====== MATERIAL FOR THE TASK

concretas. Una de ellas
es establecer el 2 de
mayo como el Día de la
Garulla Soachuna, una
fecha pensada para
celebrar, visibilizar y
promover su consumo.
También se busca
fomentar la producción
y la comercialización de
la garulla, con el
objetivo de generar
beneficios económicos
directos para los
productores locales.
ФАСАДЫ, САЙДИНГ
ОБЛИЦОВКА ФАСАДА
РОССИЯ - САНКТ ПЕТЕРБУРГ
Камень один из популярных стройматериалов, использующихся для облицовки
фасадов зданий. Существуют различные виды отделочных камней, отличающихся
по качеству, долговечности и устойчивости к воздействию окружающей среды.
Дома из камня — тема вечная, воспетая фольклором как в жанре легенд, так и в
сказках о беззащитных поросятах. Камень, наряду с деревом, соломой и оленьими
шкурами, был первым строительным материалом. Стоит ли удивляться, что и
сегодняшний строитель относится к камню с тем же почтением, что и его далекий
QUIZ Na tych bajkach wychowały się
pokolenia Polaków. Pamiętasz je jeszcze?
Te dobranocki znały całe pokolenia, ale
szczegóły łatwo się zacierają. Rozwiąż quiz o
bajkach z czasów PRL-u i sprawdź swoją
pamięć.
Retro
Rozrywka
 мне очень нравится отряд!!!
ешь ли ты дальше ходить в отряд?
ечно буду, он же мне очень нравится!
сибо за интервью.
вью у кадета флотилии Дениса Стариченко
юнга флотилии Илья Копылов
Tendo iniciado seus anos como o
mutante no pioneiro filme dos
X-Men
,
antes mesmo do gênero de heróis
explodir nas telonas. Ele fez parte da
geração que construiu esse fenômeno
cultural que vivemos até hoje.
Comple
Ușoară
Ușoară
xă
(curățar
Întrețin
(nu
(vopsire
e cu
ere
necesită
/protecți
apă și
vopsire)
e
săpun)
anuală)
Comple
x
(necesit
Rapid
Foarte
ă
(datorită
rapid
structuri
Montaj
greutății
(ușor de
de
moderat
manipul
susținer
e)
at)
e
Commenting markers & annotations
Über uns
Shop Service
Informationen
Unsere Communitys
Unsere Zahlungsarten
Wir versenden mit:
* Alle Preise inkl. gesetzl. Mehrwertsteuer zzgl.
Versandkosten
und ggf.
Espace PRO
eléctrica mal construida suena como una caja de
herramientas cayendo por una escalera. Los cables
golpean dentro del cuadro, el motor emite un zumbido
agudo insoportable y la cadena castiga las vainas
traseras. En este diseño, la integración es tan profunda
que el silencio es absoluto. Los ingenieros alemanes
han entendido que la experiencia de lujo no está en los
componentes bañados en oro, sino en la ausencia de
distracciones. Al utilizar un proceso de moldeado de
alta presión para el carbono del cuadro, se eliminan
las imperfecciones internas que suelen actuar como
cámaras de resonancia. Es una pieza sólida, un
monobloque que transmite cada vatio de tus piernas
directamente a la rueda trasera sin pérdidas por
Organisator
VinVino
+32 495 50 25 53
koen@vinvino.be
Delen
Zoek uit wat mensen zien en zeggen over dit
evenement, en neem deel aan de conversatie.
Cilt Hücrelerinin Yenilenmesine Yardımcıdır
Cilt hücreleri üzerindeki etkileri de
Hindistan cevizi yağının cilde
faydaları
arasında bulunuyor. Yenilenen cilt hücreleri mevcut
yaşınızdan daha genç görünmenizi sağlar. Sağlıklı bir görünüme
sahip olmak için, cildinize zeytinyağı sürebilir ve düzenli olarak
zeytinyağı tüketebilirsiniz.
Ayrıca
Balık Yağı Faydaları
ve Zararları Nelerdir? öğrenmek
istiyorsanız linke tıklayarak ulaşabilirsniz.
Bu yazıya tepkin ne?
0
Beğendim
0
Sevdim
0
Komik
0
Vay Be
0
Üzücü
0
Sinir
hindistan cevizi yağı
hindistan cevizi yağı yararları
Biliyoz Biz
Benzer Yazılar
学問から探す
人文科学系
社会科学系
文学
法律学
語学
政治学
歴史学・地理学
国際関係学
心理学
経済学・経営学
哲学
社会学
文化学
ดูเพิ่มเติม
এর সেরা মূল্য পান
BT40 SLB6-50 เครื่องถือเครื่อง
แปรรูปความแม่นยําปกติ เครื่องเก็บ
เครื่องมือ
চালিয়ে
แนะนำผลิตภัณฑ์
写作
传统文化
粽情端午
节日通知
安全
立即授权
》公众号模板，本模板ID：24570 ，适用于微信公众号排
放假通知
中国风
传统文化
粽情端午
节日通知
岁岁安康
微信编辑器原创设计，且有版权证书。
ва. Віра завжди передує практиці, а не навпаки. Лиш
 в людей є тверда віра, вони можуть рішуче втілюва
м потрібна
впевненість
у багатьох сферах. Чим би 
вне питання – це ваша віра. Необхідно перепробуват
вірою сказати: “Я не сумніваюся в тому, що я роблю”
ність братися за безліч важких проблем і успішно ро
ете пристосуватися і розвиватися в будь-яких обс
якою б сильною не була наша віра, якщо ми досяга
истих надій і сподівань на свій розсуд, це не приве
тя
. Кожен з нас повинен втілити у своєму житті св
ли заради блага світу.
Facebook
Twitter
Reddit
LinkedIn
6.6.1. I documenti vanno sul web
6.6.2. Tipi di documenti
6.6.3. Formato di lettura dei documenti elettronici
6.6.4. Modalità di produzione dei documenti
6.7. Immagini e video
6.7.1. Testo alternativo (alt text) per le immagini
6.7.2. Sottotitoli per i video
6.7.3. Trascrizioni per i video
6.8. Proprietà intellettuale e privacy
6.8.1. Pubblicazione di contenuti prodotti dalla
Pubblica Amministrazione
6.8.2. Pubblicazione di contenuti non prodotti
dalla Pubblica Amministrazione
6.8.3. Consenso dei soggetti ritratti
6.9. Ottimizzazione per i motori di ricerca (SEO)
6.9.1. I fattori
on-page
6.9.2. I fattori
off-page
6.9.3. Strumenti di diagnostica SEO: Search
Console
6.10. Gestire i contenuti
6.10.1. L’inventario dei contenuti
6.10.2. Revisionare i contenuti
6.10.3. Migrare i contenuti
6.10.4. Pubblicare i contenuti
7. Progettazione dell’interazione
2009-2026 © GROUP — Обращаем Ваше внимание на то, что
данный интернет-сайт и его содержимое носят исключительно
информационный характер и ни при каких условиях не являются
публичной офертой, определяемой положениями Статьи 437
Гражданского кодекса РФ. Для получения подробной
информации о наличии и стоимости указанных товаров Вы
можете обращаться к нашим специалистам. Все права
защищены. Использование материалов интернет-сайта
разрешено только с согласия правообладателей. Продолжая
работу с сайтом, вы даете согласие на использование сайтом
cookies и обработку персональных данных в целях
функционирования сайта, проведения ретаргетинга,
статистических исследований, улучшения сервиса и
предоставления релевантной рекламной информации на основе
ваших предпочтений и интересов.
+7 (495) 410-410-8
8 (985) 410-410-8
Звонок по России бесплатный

============

» WORK INSTRUCTION: The lines to return are those in the records above that hold the word "флотилии".

» FINISHED EXERCISE:
вью у кадета флотилии Дениса Стариченко
юнга флотилии Илья Копылов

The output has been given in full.